When you reach a picture, skip it, and retype every line below exactly.

Supplied material section start

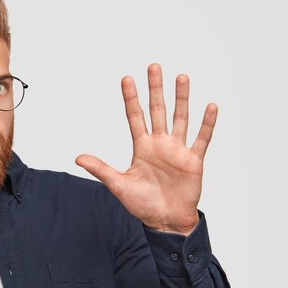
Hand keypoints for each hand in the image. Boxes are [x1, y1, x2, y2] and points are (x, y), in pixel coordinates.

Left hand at [75, 64, 216, 235]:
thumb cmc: (142, 204)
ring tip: (182, 77)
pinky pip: (202, 139)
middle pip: (158, 110)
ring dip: (182, 98)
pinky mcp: (193, 161)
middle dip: (155, 89)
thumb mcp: (118, 185)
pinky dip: (207, 124)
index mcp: (141, 147)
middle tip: (154, 66)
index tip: (126, 78)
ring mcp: (177, 150)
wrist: (165, 221)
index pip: (134, 117)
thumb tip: (77, 158)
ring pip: (181, 118)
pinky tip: (210, 106)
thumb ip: (100, 169)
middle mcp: (160, 144)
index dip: (131, 98)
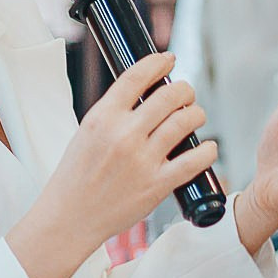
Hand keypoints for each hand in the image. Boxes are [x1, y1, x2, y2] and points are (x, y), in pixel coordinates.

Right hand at [10, 53, 218, 277]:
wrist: (70, 218)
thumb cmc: (76, 176)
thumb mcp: (86, 133)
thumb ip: (113, 113)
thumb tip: (145, 94)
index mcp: (102, 117)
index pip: (136, 76)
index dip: (158, 62)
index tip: (168, 60)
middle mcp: (123, 135)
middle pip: (169, 95)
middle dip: (184, 89)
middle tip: (186, 94)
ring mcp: (142, 160)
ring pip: (185, 122)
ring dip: (196, 114)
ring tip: (195, 116)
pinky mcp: (157, 185)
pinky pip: (194, 161)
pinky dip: (207, 151)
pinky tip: (207, 148)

Supplied material section end

**Written solution:**
Hand keypoints for each hand in the image. Boxes are [x1, y1, x2, y2] and points are (x, y), in pixel coordinates.

Left hand at [75, 64, 216, 235]:
thumb cmc: (142, 204)
ring tip: (182, 77)
pinky pip: (202, 139)
middle pip: (158, 110)
ring dip: (182, 98)
pinky mcp: (193, 161)
middle dip: (155, 89)
thumb mcp: (118, 185)
pinky dip: (207, 124)
index mcp: (141, 147)
middle tip: (154, 66)
index tip: (126, 78)
ring mcp: (177, 150)
wrist: (165, 221)
index pip: (134, 117)
thumb tip: (77, 158)
ring pip: (181, 118)
pinky tip: (210, 106)
thumb ip: (100, 169)
middle mcp: (160, 144)
index dip: (131, 98)
Hand keypoints for each hand in the image. Boxes are [x1, y1, x2, y2] and points are (x, y), in pixel coordinates.

Right hand at [10, 53, 218, 277]:
wrist: (70, 218)
thumb cmc: (76, 176)
thumb mcp: (86, 133)
thumb ip: (113, 113)
thumb tip: (145, 94)
index mcp: (102, 117)
index pip: (136, 76)
index dip: (158, 62)
index tip: (168, 60)
middle mcp: (123, 135)
middle pip: (169, 95)
middle dip: (184, 89)
middle tip: (186, 94)
ring mcp: (142, 160)
ring pip: (185, 122)
ring dip: (196, 114)
ring tip: (195, 116)
pinky mcp: (157, 185)
pinky pip: (194, 161)
pinky dip: (207, 151)
pinky tip: (207, 148)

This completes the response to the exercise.